Lenders’ worst fears were not realized
The expected surge in delinquencies and defaults never came in 2020 or 2021—thanks in large part to government aid such as stimulus payments and expanded unemployment benefits—so lenders steadily loosened their credit standards as 2021 progressed. Last summer included an especially robust set of introductory bonuses, too.
At the time, many thought the pandemic was coming to an end, thanks to widespread vaccine availability and a sharp drop in COVID cases. The competition was particularly intense on travel credit cards. Card issuers sought to capitalize on Americans’ desires to emerge from lockdowns, reconnect with family and friends and check destinations off their bucket lists.
Popular travel cards such as The Platinum Card® from American Express, the Chase Sapphire Preferred® Card, the Capital One Venture Rewards Credit Card and the Citi Premier® Card all dangled record-high sign-up bonuses in front of travel-starved consumers.
Not to be left out, the cash back category roared back to life as well with the debut of compelling cards such as the Wells Fargo Active Cash℠ Card and the Citi Custom Cash℠ Card.
Even the previously sleepy 0 percent balance transfer space rebounded with interest-free terms lasting as long as 21 months.
COVID isn’t gone, but things seem to be getting better
Sadly, the pandemic wasn’t over in mid-2021, but demand for credit cards remained strong.

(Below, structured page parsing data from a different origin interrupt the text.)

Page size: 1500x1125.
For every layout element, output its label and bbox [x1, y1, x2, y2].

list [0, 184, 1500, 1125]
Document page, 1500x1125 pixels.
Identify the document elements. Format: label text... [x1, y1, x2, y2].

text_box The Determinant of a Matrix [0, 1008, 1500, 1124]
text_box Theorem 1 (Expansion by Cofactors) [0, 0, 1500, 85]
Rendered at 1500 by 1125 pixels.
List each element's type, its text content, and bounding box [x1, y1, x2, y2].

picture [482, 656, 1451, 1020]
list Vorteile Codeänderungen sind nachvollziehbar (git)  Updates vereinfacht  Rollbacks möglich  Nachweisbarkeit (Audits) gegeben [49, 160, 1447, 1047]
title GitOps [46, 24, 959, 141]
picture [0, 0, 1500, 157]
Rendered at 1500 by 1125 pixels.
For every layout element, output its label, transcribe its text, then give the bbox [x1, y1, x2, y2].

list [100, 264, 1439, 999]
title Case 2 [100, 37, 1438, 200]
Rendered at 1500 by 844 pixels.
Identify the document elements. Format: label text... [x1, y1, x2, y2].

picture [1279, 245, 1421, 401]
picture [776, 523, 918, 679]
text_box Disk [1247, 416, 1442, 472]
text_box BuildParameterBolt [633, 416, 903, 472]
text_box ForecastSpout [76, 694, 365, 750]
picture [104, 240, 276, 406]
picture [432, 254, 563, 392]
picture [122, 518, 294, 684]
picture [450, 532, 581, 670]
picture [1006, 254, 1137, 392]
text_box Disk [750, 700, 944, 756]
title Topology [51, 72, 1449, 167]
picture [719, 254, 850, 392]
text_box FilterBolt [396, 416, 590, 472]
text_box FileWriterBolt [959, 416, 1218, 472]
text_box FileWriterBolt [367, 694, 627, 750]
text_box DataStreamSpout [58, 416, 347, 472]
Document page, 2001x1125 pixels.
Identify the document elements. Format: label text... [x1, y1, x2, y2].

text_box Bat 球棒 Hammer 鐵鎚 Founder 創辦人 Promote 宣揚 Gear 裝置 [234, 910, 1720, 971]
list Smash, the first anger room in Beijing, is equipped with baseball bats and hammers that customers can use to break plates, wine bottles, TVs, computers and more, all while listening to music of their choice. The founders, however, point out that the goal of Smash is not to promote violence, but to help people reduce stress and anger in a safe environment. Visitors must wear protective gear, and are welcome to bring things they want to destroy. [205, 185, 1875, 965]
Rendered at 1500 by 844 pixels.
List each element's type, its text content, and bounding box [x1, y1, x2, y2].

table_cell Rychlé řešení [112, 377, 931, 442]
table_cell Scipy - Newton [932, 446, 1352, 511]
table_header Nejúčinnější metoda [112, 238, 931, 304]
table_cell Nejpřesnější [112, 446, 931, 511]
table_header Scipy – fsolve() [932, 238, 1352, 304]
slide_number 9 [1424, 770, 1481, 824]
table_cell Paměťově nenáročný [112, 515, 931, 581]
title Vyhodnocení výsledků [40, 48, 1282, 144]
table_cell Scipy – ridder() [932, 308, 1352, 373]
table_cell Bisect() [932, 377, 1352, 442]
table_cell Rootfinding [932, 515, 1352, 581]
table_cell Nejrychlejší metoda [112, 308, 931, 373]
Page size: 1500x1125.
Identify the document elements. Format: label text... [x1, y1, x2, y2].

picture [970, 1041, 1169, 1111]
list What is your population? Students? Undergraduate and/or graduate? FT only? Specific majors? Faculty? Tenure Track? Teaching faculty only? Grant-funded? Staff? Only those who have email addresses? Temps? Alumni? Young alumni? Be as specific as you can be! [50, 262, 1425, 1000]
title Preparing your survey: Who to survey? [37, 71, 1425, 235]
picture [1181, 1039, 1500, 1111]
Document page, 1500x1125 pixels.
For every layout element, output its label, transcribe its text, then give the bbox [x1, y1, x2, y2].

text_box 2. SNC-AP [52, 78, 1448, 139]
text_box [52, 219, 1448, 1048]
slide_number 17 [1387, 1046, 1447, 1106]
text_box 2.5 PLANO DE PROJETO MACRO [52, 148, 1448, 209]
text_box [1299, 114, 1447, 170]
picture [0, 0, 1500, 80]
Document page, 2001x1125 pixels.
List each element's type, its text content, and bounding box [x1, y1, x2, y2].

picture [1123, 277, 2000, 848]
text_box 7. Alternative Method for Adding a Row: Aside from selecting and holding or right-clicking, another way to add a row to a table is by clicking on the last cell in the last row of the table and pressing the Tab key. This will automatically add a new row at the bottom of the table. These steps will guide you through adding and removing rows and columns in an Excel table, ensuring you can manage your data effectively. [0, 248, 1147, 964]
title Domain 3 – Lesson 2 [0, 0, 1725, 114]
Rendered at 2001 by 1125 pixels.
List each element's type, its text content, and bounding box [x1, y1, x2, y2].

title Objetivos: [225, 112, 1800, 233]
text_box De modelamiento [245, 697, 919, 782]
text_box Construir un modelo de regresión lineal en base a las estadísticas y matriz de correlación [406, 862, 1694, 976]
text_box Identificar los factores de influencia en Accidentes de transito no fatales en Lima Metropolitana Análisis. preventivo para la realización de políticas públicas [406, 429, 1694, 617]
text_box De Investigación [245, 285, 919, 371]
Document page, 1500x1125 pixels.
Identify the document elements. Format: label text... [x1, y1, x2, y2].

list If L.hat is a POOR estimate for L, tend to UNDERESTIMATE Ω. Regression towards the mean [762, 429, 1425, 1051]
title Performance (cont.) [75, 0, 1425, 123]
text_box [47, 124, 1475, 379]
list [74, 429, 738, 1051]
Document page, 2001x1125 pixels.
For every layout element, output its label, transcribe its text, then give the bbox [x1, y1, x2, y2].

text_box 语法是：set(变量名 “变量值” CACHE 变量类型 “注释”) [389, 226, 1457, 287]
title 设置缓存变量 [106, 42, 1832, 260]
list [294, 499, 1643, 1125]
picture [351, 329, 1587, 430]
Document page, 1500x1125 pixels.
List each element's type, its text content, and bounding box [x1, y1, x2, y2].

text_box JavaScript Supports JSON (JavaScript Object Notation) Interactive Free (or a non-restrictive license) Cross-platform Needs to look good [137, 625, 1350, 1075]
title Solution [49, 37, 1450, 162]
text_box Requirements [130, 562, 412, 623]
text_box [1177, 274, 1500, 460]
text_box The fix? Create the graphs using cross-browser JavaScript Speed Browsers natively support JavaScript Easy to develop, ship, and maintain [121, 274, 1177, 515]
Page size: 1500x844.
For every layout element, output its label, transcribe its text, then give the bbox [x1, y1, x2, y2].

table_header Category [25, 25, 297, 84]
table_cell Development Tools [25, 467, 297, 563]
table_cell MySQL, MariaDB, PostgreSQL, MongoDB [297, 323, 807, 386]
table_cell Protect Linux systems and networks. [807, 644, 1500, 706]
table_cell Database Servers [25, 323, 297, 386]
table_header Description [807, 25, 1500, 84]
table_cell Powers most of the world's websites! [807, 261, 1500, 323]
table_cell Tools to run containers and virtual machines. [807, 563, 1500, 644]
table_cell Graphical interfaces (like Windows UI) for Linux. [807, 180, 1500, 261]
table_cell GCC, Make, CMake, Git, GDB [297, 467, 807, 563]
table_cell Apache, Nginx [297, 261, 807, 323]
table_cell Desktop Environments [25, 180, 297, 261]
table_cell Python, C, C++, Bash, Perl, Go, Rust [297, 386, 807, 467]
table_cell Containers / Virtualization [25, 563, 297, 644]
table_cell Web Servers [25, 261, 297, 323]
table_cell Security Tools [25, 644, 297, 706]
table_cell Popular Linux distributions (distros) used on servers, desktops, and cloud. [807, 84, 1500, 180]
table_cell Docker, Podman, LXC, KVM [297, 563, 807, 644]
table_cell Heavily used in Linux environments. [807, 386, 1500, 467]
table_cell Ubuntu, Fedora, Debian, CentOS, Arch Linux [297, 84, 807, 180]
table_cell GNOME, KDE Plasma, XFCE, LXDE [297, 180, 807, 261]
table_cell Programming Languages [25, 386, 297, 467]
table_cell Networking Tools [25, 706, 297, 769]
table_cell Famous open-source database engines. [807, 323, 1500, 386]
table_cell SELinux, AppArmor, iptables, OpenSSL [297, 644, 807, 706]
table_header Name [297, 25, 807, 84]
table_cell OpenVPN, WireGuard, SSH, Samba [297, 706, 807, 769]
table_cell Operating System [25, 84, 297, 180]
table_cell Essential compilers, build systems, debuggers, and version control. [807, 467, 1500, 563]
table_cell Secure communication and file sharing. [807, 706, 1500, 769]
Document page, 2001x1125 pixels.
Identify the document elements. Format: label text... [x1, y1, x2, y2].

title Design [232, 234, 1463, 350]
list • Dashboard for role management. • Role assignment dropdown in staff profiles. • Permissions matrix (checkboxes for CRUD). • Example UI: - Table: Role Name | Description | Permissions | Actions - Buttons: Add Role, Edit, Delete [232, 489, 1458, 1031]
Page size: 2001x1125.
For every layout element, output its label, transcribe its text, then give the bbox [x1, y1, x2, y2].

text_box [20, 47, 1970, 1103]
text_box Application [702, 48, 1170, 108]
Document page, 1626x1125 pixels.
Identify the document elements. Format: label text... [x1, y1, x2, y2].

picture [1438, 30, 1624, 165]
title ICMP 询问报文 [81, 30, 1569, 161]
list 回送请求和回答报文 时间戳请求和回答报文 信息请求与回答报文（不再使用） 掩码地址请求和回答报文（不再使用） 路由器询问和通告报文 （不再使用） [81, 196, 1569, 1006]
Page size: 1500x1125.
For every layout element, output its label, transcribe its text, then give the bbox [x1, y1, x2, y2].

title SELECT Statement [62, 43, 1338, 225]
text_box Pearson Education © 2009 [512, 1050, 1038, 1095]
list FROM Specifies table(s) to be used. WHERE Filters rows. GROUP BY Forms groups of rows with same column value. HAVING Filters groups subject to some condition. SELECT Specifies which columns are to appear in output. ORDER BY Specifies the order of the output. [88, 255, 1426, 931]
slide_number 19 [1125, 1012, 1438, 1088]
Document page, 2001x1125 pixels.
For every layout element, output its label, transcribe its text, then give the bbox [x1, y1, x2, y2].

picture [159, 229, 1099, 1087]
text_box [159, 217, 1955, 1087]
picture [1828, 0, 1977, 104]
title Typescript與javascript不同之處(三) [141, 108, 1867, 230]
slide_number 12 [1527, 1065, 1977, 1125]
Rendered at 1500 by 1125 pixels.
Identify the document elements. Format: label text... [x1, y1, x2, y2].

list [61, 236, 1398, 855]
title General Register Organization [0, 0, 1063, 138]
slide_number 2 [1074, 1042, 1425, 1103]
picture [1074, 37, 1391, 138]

While the Delta and Omicron variants led to dramatic increases in COVID cases during the fall and winter of 2021 and 2022, each successive wave seems to have had a less significant effect on Americans’ finances.
Delinquencies and defaults on credit cards and other financial products have remained very low, the unemployment rate is way down and the economy has been growing at a solid pace. Card issuers seem to be feeling good about the current state of affairs. In fact, their biggest complaint appears to be that too many cardholders are paying down their balances (although that trend has begun to reverse, which is more profitable for banks and less desirable for consumers).
Sign-up bonuses aren’t quite as lofty now as they were last summer and fall, but they’re still good. Demand for new credit cards has remained high, and virus cases have dropped significantly.
Are we entering a second Roaring Twenties?
While we don’t know for sure if Omicron is the last big wave of the pandemic, we have more tools to fight the virus than ever before. Plus, the populace has grown even wearier of COVID restrictions. There’s tremendous pent-up demand to re-engage in activities such as travel, dining and attending concerts and sporting events.
There’s ample data to support the optimistic theory that we’re about to embark upon a second “Roaring Twenties.” For example, Bank of America says its credit card customers spent 28 percent more in January 2022 than they did one year prior. Goods sales have been remarkably strong throughout the pandemic, but spending on services has been weaker.
It seems that an increase in service purchases is likely as more people feel comfortable leaving their homes. And traditionally, Americans have been more apt to put travel, dining and other discretionary expenses on credit cards, often opting for cash and debit cards for everyday essentials such as groceries and gas.